Examples from Past Disasters

  • 2010 Haiti Earthquake: The crowdsourcing platform Ushahidi, combined with volunteer-driven OpenStreetMap mapping, became one of the most cited examples of CS/IT in disaster response—crowdsourced SMS reports were geotagged and mapped in near real time, helping responders locate trapped survivors when official data infrastructure had collapsed.
  • 2011 Tōhoku Earthquake and Tsunami, Japan: Japan’s J-Alert system used IT networks to broadcast earthquake and tsunami warnings via TV, radio, cell broadcast, and public loudspeakers within seconds of detection—critical given the minutes-long window residents had to evacuate.
  • 2017 Hurricane Harvey, USA: Social media (particularly Twitter and Facebook) became a real-time distress signal system, with residents posting locations needing rescue; volunteer-built tools scraped and mapped these posts, supplementing official 911 systems that were overwhelmed.

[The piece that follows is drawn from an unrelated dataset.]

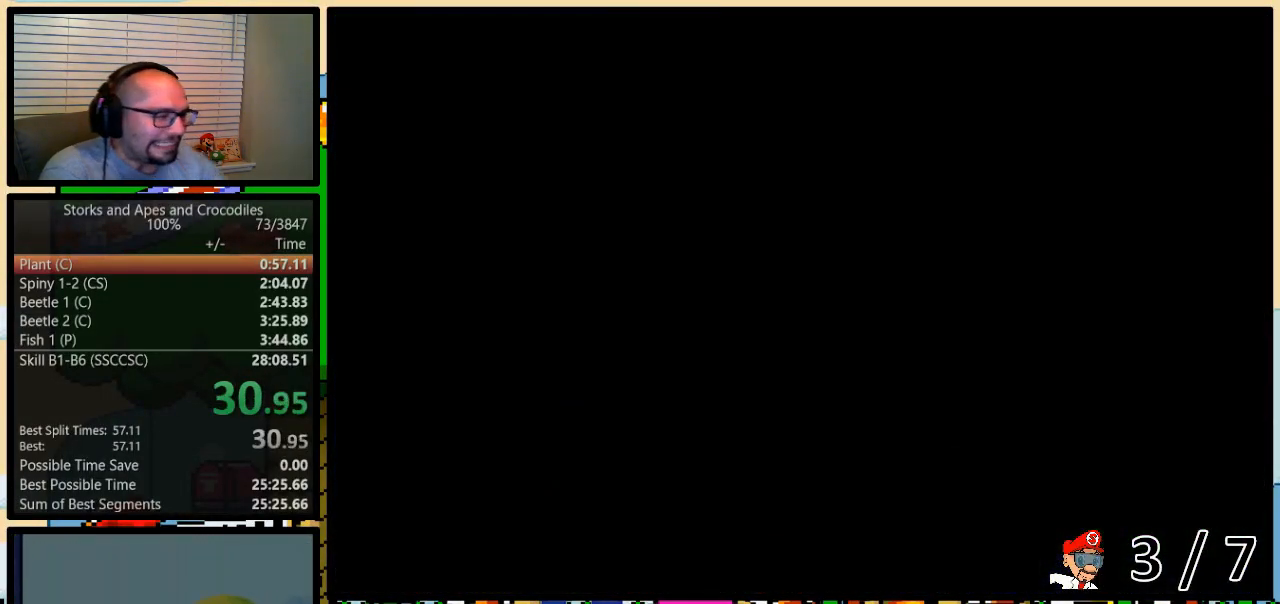
{"buttons": [], "events": []}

  • 2018–2025 California Wildfires: Machine learning models (e.g., Google’s wildfire boundary tracking used in Google Maps/Search) automatically detect and map fire perimeters using satellite data, feeding real-time updates to the public and emergency responders without manual mapping delays.
  • COVID-19 Pandemic (2020–2022): Though a biological rather than natural disaster, it showcased IT/CS at massive scale—dashboards like Johns Hopkins’ COVID tracker aggregated global case data in real time, while epidemiological simulation models informed lockdown and resource allocation policies worldwide.

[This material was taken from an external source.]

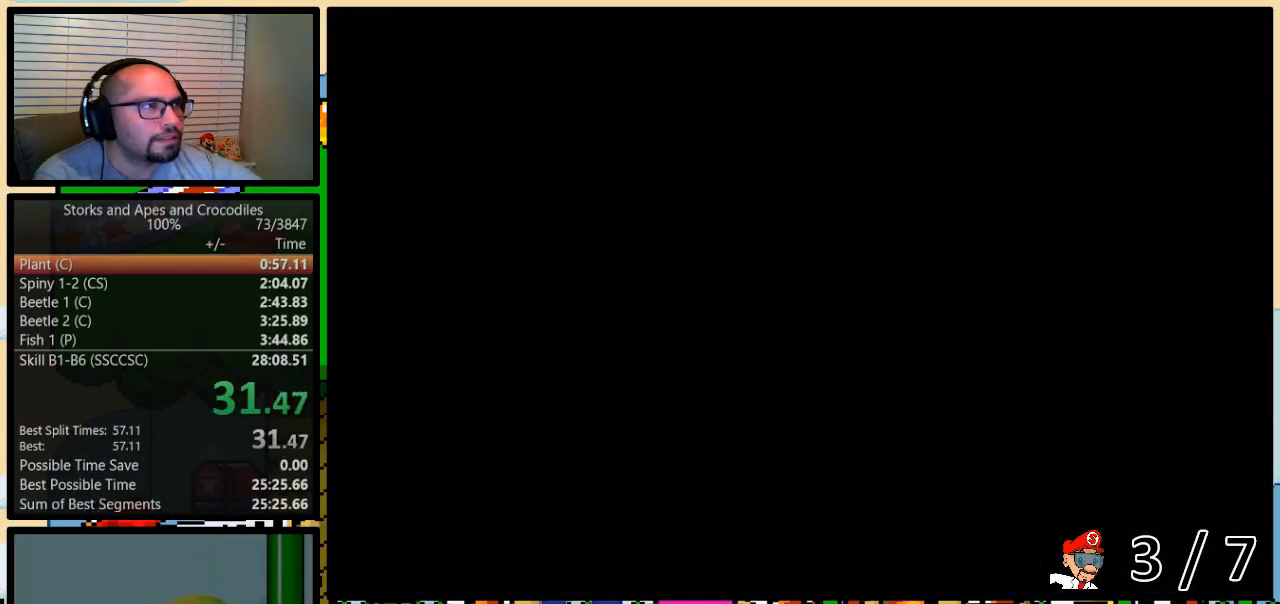
{"buttons": [], "events": []}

  • 2023 Turkey–Syria Earthquake: AI-based building damage detection algorithms processed satellite imagery within hours to flag likely collapsed structures, helping prioritize search-and-rescue teams in an area too large to assess manually in the critical early hours.
  • Various recent disasters: Cloud-based platforms like Esri’s ArcGIS Online and Microsoft’s AI for Humanitarian Action increasingly let responding agencies spin up shared, real-time common operating pictures within hours of an event, rather than building bespoke systems from scratch each time.